Google Apps Scriptのイベントトリガー「変更」で値が更新された時に自動実行
以前に編集イベントで、値が更新された時に作業を自動実行する方法について書きました。
今回は変更イベントで同様のことを実現する方法についてです。値の更新に対する自動処理は編集イベントの方が向くので、この記事は変更イベントを使わざるを得ない状況下の話です。また、関連してロックについても触れます。
「編集?変更?🤔」と思われた方は、まずは以下の記事をご覧ください。
▍ケース説明
編集イベントの際と同様のケースですが、再掲します。
以下のような構成の、"main" という名前のシートがあるとします。
C列(処理状況)は入力規則によって、「未処理」「処理」「処理済」を選ぶようになっています。ここで「処理」を選ぶと、所定の処理を自動実行するとします。
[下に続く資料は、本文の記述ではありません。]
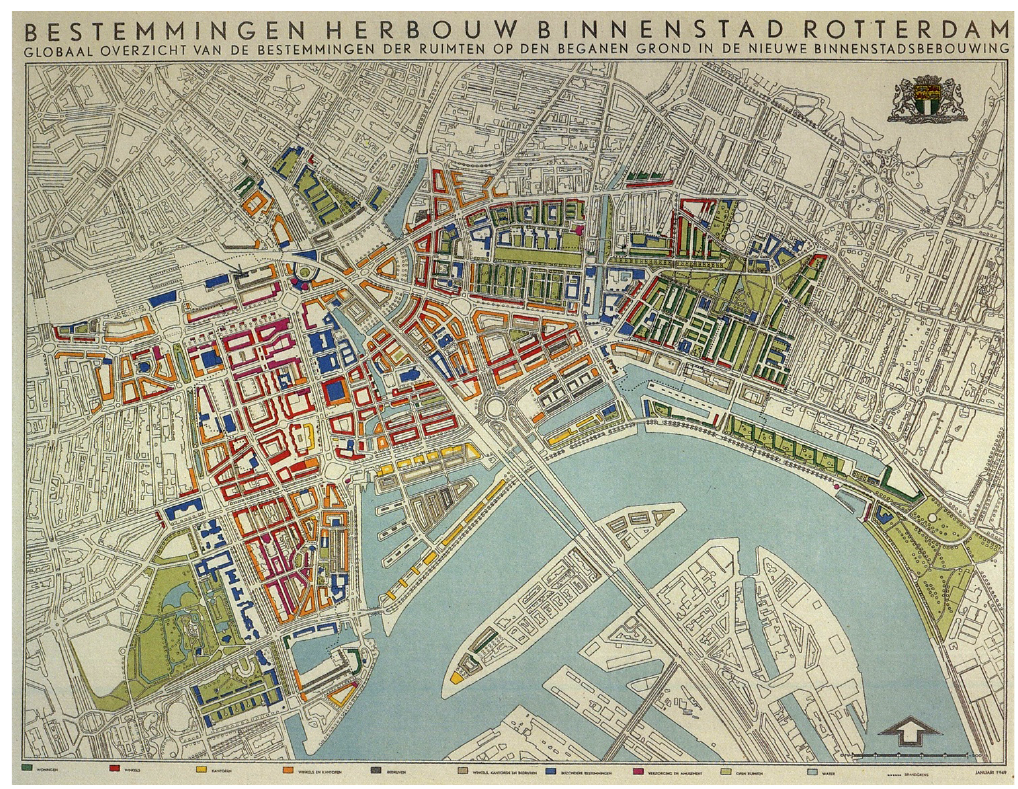
Figure 8. Bestemmingen herbouw Binnenstad Rotterdam, by Van Traa in 1946. Source: Van de Laar and van Jaarsveld (2004, p. 60).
イベントトリガーの設定は以下です。changeHandler 関数の内容は後述します。イベントの種類は「変更時」です。
▍コード例(簡易版)
コードの例は以下です。なお、ここでは具体的な自動処理の内容は割愛しています。
function changeHandler(e) {
/**
* (1) 変更の種類が"EDIT"かを判定
*/
// 編集以外の変更の場合は関数を終了
if (e.changeType !== "EDIT") {
return;
}
/**
* (2) 変更されたシートが"main"かを判定
*/
// 変更されたシートを取得
const sheet = e.source.getActiveSheet();
// シート名が"main"でなければ処理を終了
if (sheet.getSheetName() !== "main") {
return;
}
/**
* (3) 3列目(処理状況)の中で値が"処理"かを判定
*/
// 3列目のデータを取得
const triggerData = sheet.getRange(1, 3, sheet.getLastRow()).getValues().flat();
// 値が"処理"の行番号を配列に追加
const rowIndexes = [];
for (let [index, value] of triggerData.entries()) {
if (value === "処理") {
rowIndexes.push(index + 1); // スプレッドシートが1開始なので+1
}
}
/**
* (4) 値が"処理"の行番号をもとに自動処理を実行
*/
// 処理対象の行番号分を繰り返し
for (let rowIndex of rowIndexes) {
// 自動処理を実行
// 処理状況を"処理済"に変更
sheet.getRange(rowIndex, 3).setValue("処理済");
}
}
コメントのブロックの順に解説します。
(1) 変更イベントでは様々な操作でイベントトリガーが発動するため、対象の操作を編集(EDIT)のみに絞っています。なお、changeType は変更イベントに特有の情報です。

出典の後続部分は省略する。